The fact that I’m still meeting new people who are passionately engaged in the exchange of ideas gives me a glimmer of hope.
Jun 9, 2013

Peter Strempel
+Joe Scuderi Try as I might, I can’t quite penetrate your logic. I suspect that we are actually talking about similar things, but are divided by the semantics inherent in the use of the word ‘pride’, which has such deeply sinful connotations because of our Judaeo-Christian culture, with similar semantics applying to ‘humility’, which is seen as separate from and opposite to pride, even though there is no reason why they cannot coexist frictionlessly.

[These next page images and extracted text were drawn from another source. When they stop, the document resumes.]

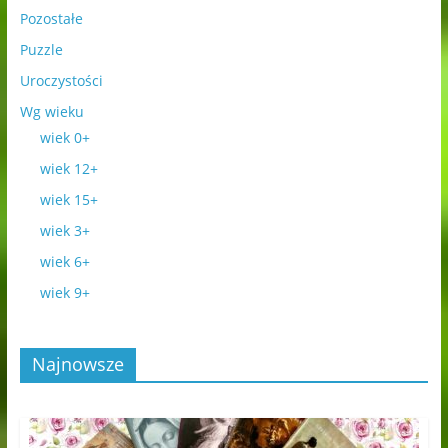
Pozostałe
Puzzle
Uroczystości
Wg wieku
wiek 0+
wiek 12+
wiek 15+
wiek 3+
wiek 6+
wiek 9+
Najnowsze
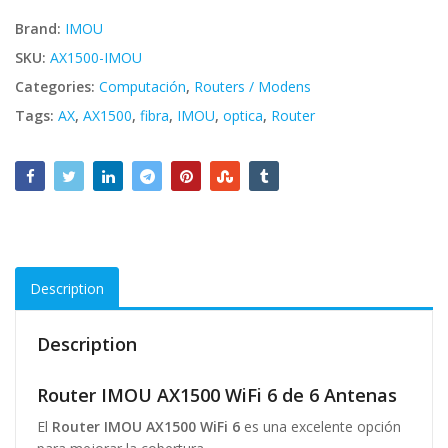
Brand:
IMOU
SKU:
AX1500-IMOU
Categories:
Computación
,
Routers / Modens
Tags:
AX
,
AX1500
,
fibra
,
IMOU
,
optica
,
Router
Description
Description
Router IMOU AX1500 WiFi 6 de 6 Antenas
El
Router IMOU AX1500 WiFi 6
es una excelente opción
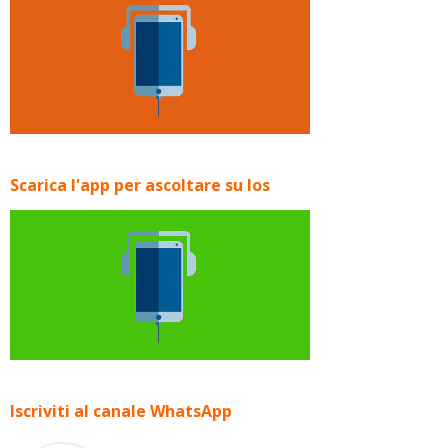
Scarica l'app per ascoltare su Ios
Iscriviti al canale WhatsApp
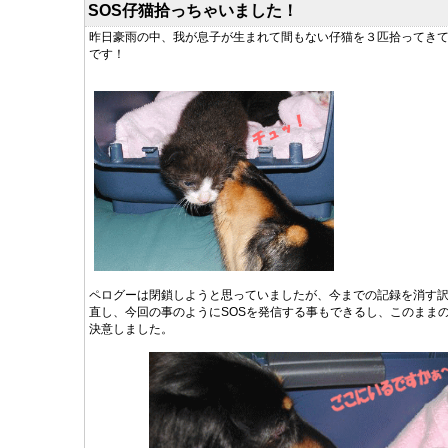
SOS仔猫拾っちゃいました！
昨日豪雨の中、我が息子が生まれて間もない仔猫を３匹拾ってきて
です！
ペログーは閉鎖しようと思っていましたが、今までの記録を消す
直し、今回の事のようにSOSを発信する事もできるし、このまま
決意しました。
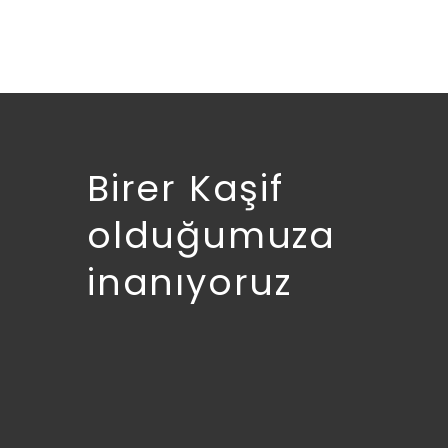
Birer Kaşif
olduğumuza
inanıyoruz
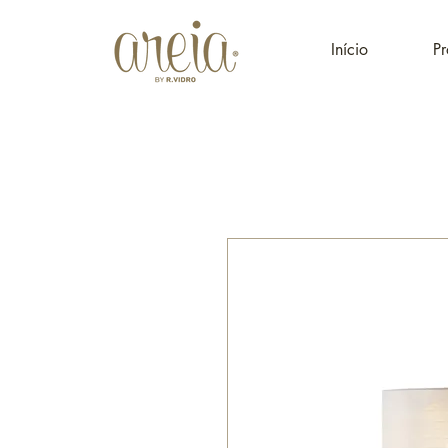
Início
Pr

It is late here, or early, if you will (04:00), and though today is a public holiday for me, I must attempt to sleep at some stage. I will try to think on this a little more. If you can think of another way of putting your point you might help me out a little.

Good night for now.
Jun 9, 2013

Joe Scuderi
+Peter Strempel Good night, Peter. I think you hit on it precisely when you say “there is no reason why they cannot coexist frictionlessly.” I believe that’s the sum total of my logic 🙂
Jun 9, 2013

David “MrMonsoon from Terrordome” Gary
The problem with these discussions is they’re discussions and nothing more.

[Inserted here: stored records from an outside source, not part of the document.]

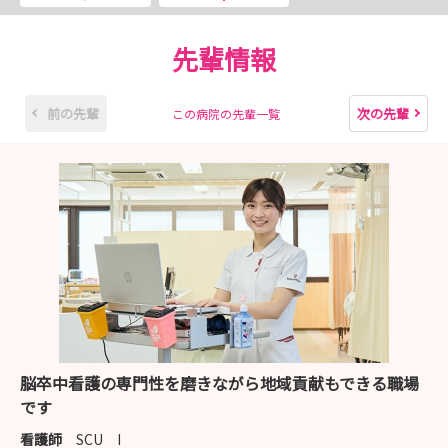
先輩情報
前の先輩
次の先輩
この病院の先輩一覧
脳卒中看護の専門性を磨きながら地域貢献もできる職場
です
看護師
SCU I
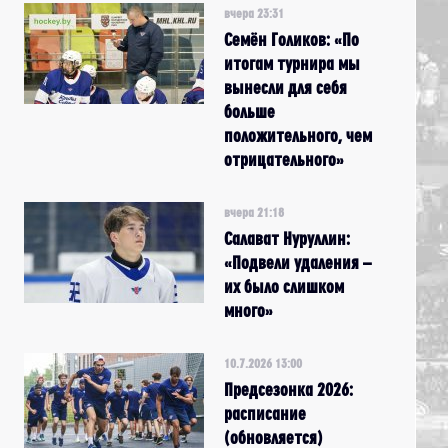
вчера 23:31
Семён Голиков: «По
итогам турнира мы
вынесли для себя
больше
положительного, чем
отрицательного»
вчера 21:18
Салават Нуруллин:
«Подвели удаления –
их было слишком
много»
10.7.2026 13:00
Предсезонка 2026:
расписание
(обновляется)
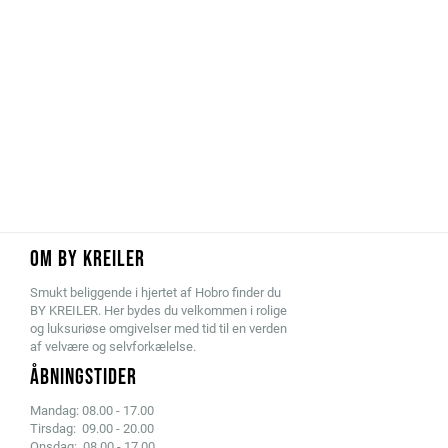
OM BY KREILER
Smukt beliggende i hjertet af Hobro finder du
BY KREILER. Her bydes du velkommen i rolige
og luksuriøse omgivelser med tid til en verden
af velvære og selvforkælelse.
ÅBNINGSTIDER
Mandag: 08.00 - 17.00
Tirsdag: 09.00 - 20.00
Onsdag: 08.00 - 17.00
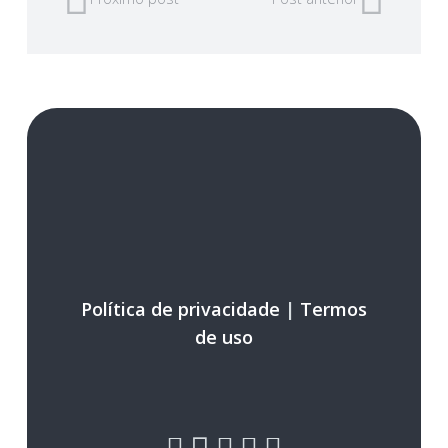
Política de privacidade
|
Termos
de uso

This is one of the reasons why the average man will never obtain their true potential.

Another is there is no teacher(God) involved other than one’s self.

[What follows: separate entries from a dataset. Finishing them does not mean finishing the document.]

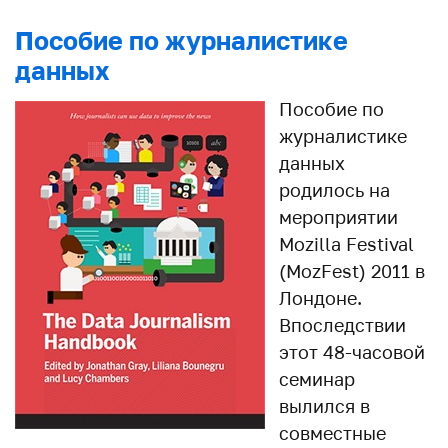
Пособие по журналистике
данных
Пособие по
журналистике
данных
родилось на
мероприятии
Mozilla Festival
(MozFest) 2011 в
Лондоне.
Впоследствии
этот 48-часовой
семинар
вылился в
совместные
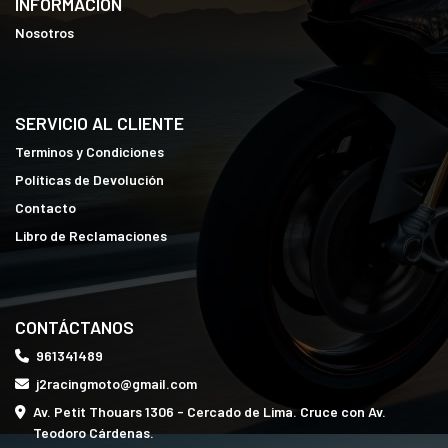
INFORMACIÓN
Nosotros
SERVICIO AL CLIENTE
Terminos y Condiciones
Políticas de Devolución
Contacto
Libro de Reclamaciones
CONTÁCTANOS
961341489
j2racingmoto@gmail.com
Av. Petit Thouars 1306 - Cercado de Lima. Cruce con Av.
Teodoro Cárdenas.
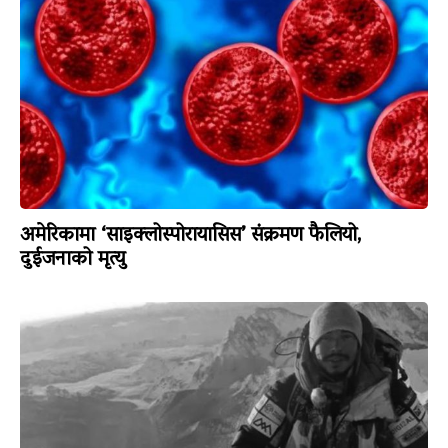
अमेरिकामा ‘साइक्लोस्पोरायासिस’ संक्रमण फैलियो,
दुईजनाको मृत्यु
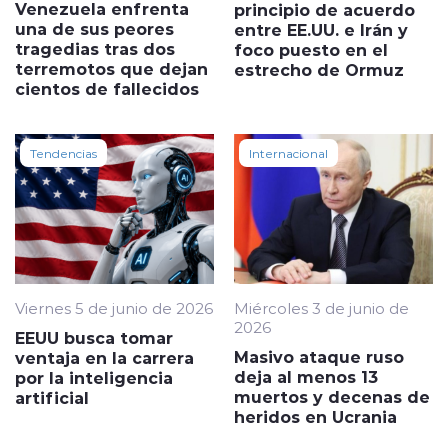
Venezuela enfrenta
principio de acuerdo
una de sus peores
entre EE.UU. e Irán y
tragedias tras dos
foco puesto en el
terremotos que dejan
estrecho de Ormuz
cientos de fallecidos
Tendencias
Internacional
Viernes 5 de junio de 2026
Miércoles 3 de junio de
2026
EEUU busca tomar
Masivo ataque ruso
ventaja en la carrera
deja al menos 13
por la inteligencia
muertos y decenas de
artificial
heridos en Ucrania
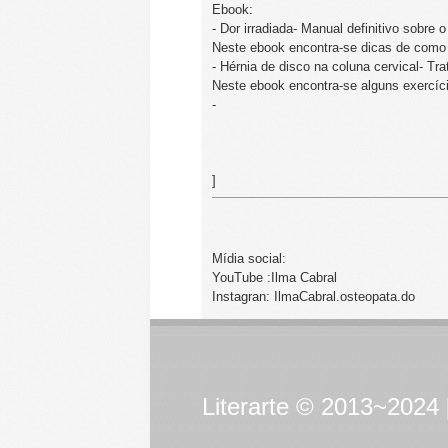
Ebook:
- Dor irradiada- Manual definitivo sobre o
Neste ebook encontra-se dicas de como f
- Hérnia de disco na coluna cervical- Tra
Neste ebook encontra-se alguns exercício
-
]
Mídia social:
YouTube :Ilma Cabral
Instagran: IlmaCabral.osteopata.do
Literarte © 2013~2024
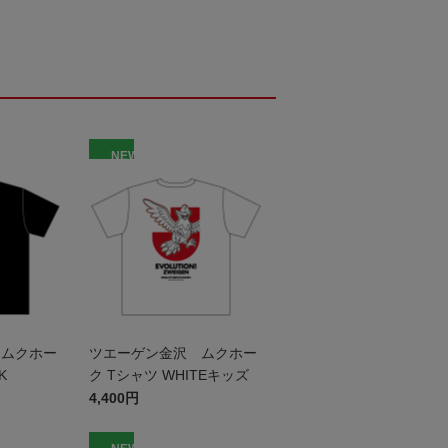
NEW
 ムクホー
ツエーゲン金沢 ムクホー
K
ク Tシャツ WHITEキッズ
4,400円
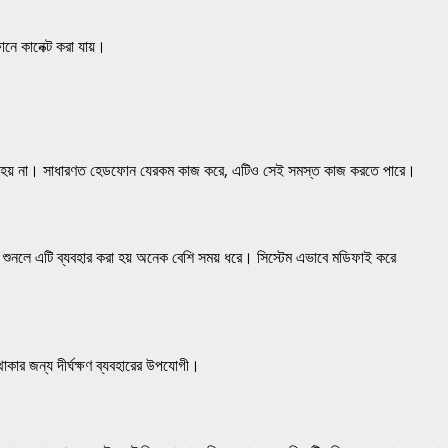
নে কানেক্ট করা যায়।
ক্ষতি হয় না। সাধারণত হেডফোন যেরকম কাজ করে, এটিও সেই সমস্ত কাজ করতে পারে।
শুনলে এটি ব্যবহার করা হয় অনেক বেশি সময় ধরে। সিস্টেম এভাবে মডিফাই করে
ার জন্য দীর্ঘক্ষণ ব্যবহারের উপযোগী।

But continue in your endless debates while the true enlightened ones ascend beyond the “third dimensional” mindframe.

You’ll arrive there someday one would hope.
Jun 9, 2013

Joe Scuderi +1
+M Sinclair Stevens I hope that your hope, M Sinclair, is more than a glimmer. Matter of fact, I suspect it is. I’ve written a post called “When Does My Mind Begin To Mirror Yours?,” and my argument is that conversation can become truly meaningful if we make an effort which I believe amounts to a moral effort… and that effort is the responsibility to engage others at an empathetic level, with all the attendant consequences. This is sort of an abstract formulation, I mean the way in which I’m now speaking. Which is why I think stories can be so effective. In my post I tell a story about a friend of ours who’s battling schizophrenia and how it isolates him exactly because he’s unable, for whatever reasons, to engage in conversation, and instead has only monologues to offer.
Jun 9, 2013

M Sinclair Stevens +1
+David Gary I’m going to have to side with +Joe Scuderi here about the importance of conversation as human activity. But if you are content with distracting yourself with cat gifs, don’t let our conviviality disturb your wanking.
Jun 9, 2013

M Sinclair Stevens
+Joe Scuderi Just a little background about my “glimmer of hope” remark. Over the two years of using Google+, I’ve found specific changes in the design have made it more and more difficult to find people who are interesting to read, have made reading itself much harder than it was in the beginning, have created barriers to engaging in and following a discussion (by having to fiddle with Read more links and scroll bars), have made it next to impossible to use the tool to compose long posts or comments, and have put me in a filter bubble of the people with whom I most frequently interact instead of showing me all the content I subscribe to.

That you even found your way into my discussion is what surprises me. And that you did and chose to join the discussion is what gives me hope…especially after these last few weeks when some of my favorite people on Google+ have decided to abandon it.

In short, it’s nice to see some new faces. I look forward to exploring what you’ve written.
Jun 9, 2013

Joe Scuderi
+M Sinclair Stevens Well that’s certainly well said. And I thank you for the compliment. I think I’ll be able to learn a thing or two from you. Which is certainly worth the price of admission :). Cheers!
Jun 9, 2013

Angelica Porro +1
wait which crime exactly? Im losing track
Jun 9, 2013

Rick Nimo
Unintended consequences can bite you in the end.